== WHAT YOU SHOULD DO ==
Down to the last line, set the entries down again exactly.

== RECORDS ==
::::
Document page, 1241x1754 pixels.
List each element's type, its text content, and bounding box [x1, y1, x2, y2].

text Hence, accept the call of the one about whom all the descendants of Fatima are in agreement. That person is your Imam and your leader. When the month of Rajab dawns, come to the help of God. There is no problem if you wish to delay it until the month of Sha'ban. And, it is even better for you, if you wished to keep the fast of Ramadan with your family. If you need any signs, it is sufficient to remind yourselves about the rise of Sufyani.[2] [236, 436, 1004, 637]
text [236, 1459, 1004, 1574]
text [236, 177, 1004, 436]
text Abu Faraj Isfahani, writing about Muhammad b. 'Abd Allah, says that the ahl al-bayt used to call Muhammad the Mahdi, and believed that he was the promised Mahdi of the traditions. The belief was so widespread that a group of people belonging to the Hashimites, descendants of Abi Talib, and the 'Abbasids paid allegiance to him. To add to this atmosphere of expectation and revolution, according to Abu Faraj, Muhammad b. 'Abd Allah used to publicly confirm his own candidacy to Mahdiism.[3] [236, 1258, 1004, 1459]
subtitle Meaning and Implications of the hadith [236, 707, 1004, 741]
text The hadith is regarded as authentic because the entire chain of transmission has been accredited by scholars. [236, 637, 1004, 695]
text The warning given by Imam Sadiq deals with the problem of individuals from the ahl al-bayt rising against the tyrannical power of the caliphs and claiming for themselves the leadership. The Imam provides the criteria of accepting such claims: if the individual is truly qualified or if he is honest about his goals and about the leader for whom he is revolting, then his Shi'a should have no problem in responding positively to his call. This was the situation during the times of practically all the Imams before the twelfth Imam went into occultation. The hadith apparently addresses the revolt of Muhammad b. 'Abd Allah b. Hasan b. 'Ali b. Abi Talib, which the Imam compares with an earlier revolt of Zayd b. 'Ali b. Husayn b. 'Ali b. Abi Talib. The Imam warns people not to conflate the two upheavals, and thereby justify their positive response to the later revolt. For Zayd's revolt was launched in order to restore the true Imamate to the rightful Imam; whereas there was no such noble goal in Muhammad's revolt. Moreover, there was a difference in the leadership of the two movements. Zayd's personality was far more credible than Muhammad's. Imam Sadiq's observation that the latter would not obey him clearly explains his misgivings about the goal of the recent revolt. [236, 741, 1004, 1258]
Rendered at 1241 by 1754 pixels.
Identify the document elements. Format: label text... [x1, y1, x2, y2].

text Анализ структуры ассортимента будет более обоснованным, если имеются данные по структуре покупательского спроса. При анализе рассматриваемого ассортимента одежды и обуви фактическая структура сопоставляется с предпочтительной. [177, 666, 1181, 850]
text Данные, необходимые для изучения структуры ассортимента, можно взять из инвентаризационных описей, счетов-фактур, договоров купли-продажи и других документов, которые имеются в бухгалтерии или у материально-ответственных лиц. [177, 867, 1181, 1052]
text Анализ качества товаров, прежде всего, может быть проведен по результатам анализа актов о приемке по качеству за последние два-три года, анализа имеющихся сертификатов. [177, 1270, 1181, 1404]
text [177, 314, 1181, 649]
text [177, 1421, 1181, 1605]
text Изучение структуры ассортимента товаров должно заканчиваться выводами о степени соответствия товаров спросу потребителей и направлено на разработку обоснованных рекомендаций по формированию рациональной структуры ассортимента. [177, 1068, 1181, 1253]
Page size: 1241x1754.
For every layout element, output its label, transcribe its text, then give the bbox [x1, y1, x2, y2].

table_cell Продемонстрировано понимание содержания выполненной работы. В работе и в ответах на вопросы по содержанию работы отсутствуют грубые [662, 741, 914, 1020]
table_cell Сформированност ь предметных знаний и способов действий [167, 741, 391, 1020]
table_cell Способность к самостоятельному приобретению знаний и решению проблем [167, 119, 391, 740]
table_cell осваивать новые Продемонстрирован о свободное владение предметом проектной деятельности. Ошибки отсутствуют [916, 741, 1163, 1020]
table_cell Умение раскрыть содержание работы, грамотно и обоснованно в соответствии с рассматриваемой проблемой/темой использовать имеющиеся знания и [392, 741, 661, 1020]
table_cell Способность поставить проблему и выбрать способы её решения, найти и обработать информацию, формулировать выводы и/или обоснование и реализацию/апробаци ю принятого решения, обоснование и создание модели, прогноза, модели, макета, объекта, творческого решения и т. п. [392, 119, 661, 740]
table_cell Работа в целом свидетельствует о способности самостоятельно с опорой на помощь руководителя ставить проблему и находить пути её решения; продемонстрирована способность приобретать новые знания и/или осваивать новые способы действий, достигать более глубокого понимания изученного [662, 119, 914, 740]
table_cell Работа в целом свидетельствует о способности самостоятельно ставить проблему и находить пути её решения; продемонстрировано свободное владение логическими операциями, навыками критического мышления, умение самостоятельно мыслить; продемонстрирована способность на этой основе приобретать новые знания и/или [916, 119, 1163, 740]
::::
== OUTPUT OF THE EXERCISE ==
Document page, 1241x1754 pixels.
List each element's type, its text content, and bounding box [x1, y1, x2, y2].

text Hence, accept the call of the one about whom all the descendants of Fatima are in agreement. That person is your Imam and your leader. When the month of Rajab dawns, come to the help of God. There is no problem if you wish to delay it until the month of Sha'ban. And, it is even better for you, if you wished to keep the fast of Ramadan with your family. If you need any signs, it is sufficient to remind yourselves about the rise of Sufyani.[2] [236, 436, 1004, 637]
text [236, 1459, 1004, 1574]
text [236, 177, 1004, 436]
text Abu Faraj Isfahani, writing about Muhammad b. 'Abd Allah, says that the ahl al-bayt used to call Muhammad the Mahdi, and believed that he was the promised Mahdi of the traditions. The belief was so widespread that a group of people belonging to the Hashimites, descendants of Abi Talib, and the 'Abbasids paid allegiance to him. To add to this atmosphere of expectation and revolution, according to Abu Faraj, Muhammad b. 'Abd Allah used to publicly confirm his own candidacy to Mahdiism.[3] [236, 1258, 1004, 1459]
subtitle Meaning and Implications of the hadith [236, 707, 1004, 741]
text The hadith is regarded as authentic because the entire chain of transmission has been accredited by scholars. [236, 637, 1004, 695]
text The warning given by Imam Sadiq deals with the problem of individuals from the ahl al-bayt rising against the tyrannical power of the caliphs and claiming for themselves the leadership. The Imam provides the criteria of accepting such claims: if the individual is truly qualified or if he is honest about his goals and about the leader for whom he is revolting, then his Shi'a should have no problem in responding positively to his call. This was the situation during the times of practically all the Imams before the twelfth Imam went into occultation. The hadith apparently addresses the revolt of Muhammad b. 'Abd Allah b. Hasan b. 'Ali b. Abi Talib, which the Imam compares with an earlier revolt of Zayd b. 'Ali b. Husayn b. 'Ali b. Abi Talib. The Imam warns people not to conflate the two upheavals, and thereby justify their positive response to the later revolt. For Zayd's revolt was launched in order to restore the true Imamate to the rightful Imam; whereas there was no such noble goal in Muhammad's revolt. Moreover, there was a difference in the leadership of the two movements. Zayd's personality was far more credible than Muhammad's. Imam Sadiq's observation that the latter would not obey him clearly explains his misgivings about the goal of the recent revolt. [236, 741, 1004, 1258]
Rendered at 1241 by 1754 pixels.
Identify the document elements. Format: label text... [x1, y1, x2, y2].

text Анализ структуры ассортимента будет более обоснованным, если имеются данные по структуре покупательского спроса. При анализе рассматриваемого ассортимента одежды и обуви фактическая структура сопоставляется с предпочтительной. [177, 666, 1181, 850]
text Данные, необходимые для изучения структуры ассортимента, можно взять из инвентаризационных описей, счетов-фактур, договоров купли-продажи и других документов, которые имеются в бухгалтерии или у материально-ответственных лиц. [177, 867, 1181, 1052]
text Анализ качества товаров, прежде всего, может быть проведен по результатам анализа актов о приемке по качеству за последние два-три года, анализа имеющихся сертификатов. [177, 1270, 1181, 1404]
text [177, 314, 1181, 649]
text [177, 1421, 1181, 1605]
text Изучение структуры ассортимента товаров должно заканчиваться выводами о степени соответствия товаров спросу потребителей и направлено на разработку обоснованных рекомендаций по формированию рациональной структуры ассортимента. [177, 1068, 1181, 1253]
Page size: 1241x1754.
For every layout element, output its label, transcribe its text, then give the bbox [x1, y1, x2, y2].

table_cell Продемонстрировано понимание содержания выполненной работы. В работе и в ответах на вопросы по содержанию работы отсутствуют грубые [662, 741, 914, 1020]
table_cell Сформированност ь предметных знаний и способов действий [167, 741, 391, 1020]
table_cell Способность к самостоятельному приобретению знаний и решению проблем [167, 119, 391, 740]
table_cell осваивать новые Продемонстрирован о свободное владение предметом проектной деятельности. Ошибки отсутствуют [916, 741, 1163, 1020]
table_cell Умение раскрыть содержание работы, грамотно и обоснованно в соответствии с рассматриваемой проблемой/темой использовать имеющиеся знания и [392, 741, 661, 1020]
table_cell Способность поставить проблему и выбрать способы её решения, найти и обработать информацию, формулировать выводы и/или обоснование и реализацию/апробаци ю принятого решения, обоснование и создание модели, прогноза, модели, макета, объекта, творческого решения и т. п. [392, 119, 661, 740]
table_cell Работа в целом свидетельствует о способности самостоятельно с опорой на помощь руководителя ставить проблему и находить пути её решения; продемонстрирована способность приобретать новые знания и/или осваивать новые способы действий, достигать более глубокого понимания изученного [662, 119, 914, 740]
table_cell Работа в целом свидетельствует о способности самостоятельно ставить проблему и находить пути её решения; продемонстрировано свободное владение логическими операциями, навыками критического мышления, умение самостоятельно мыслить; продемонстрирована способность на этой основе приобретать новые знания и/или [916, 119, 1163, 740]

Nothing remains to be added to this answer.